_THE PROBLEM_. For the data below, report only the number of lines containing the string "WILL".

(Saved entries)
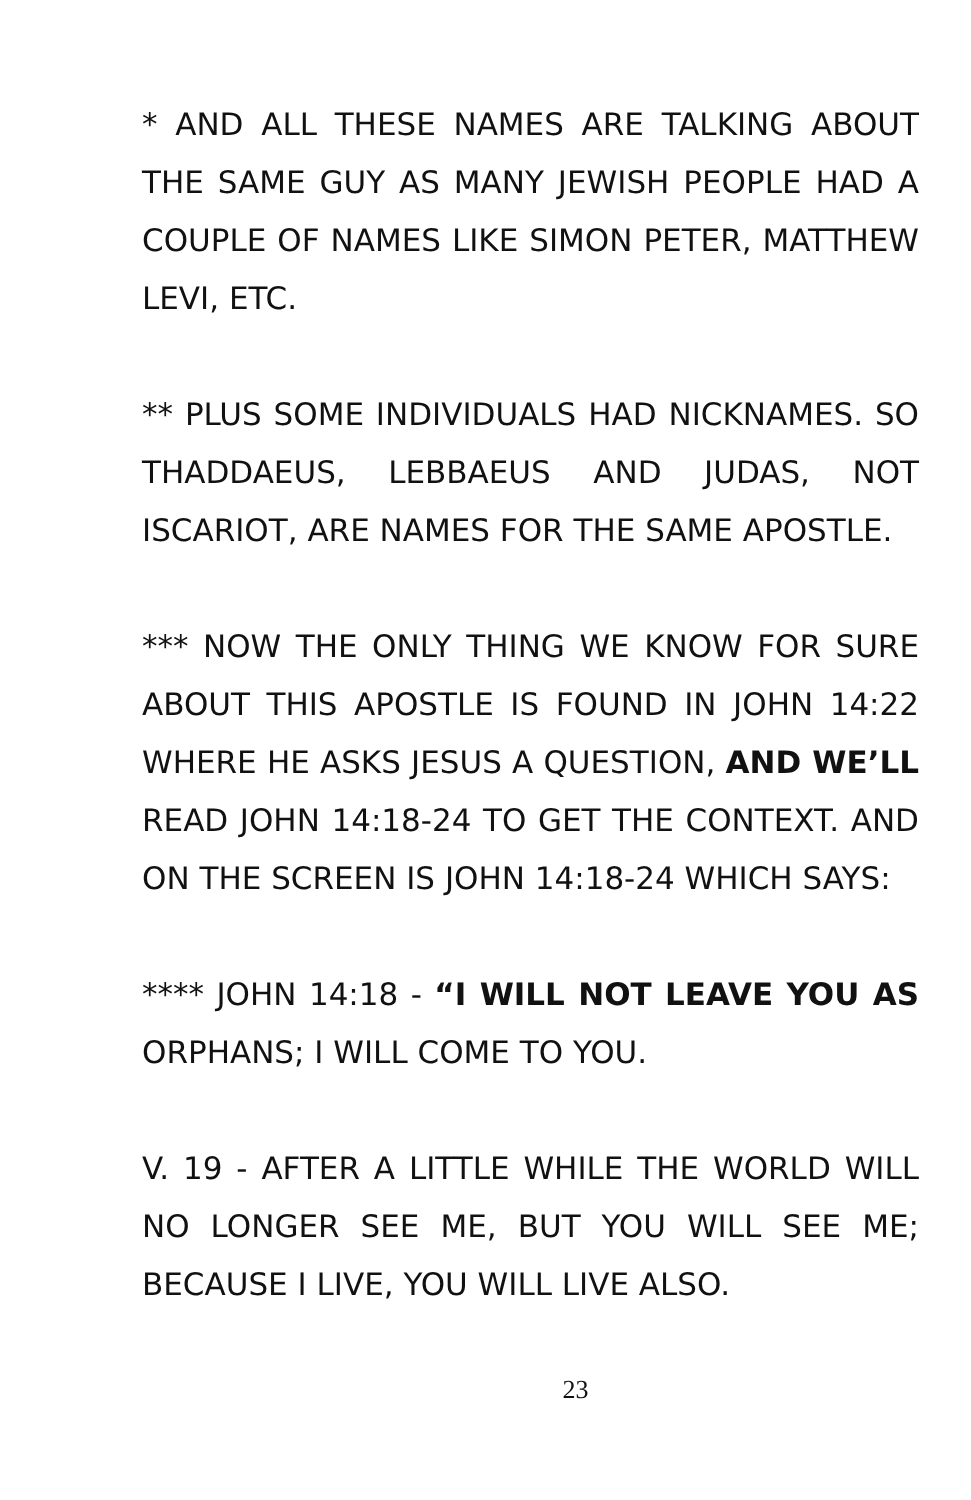* AND ALL THESE NAMES ARE TALKING ABOUT THE SAME GUY AS MANY JEWISH PEOPLE HAD A COUPLE OF NAMES LIKE SIMON PETER, MATTHEW LEVI, ETC.
** PLUS SOME INDIVIDUALS HAD NICKNAMES. SO THADDAEUS, LEBBAEUS AND JUDAS, NOT ISCARIOT, ARE NAMES FOR THE SAME APOSTLE.
*** NOW THE ONLY THING WE KNOW FOR SURE ABOUT THIS APOSTLE IS FOUND IN JOHN 14:22 WHERE HE ASKS JESUS A QUESTION, AND WE’LL READ JOHN 14:18-24 TO GET THE CONTEXT. AND ON THE SCREEN IS JOHN 14:18-24 WHICH SAYS:
**** JOHN 14:18 - “I WILL NOT LEAVE YOU AS ORPHANS; I WILL COME TO YOU.
V. 19 - AFTER A LITTLE WHILE THE WORLD WILL NO LONGER SEE ME, BUT YOU WILL SEE ME; BECAUSE I LIVE, YOU WILL LIVE ALSO.
23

_TASK SOLUTION_. 2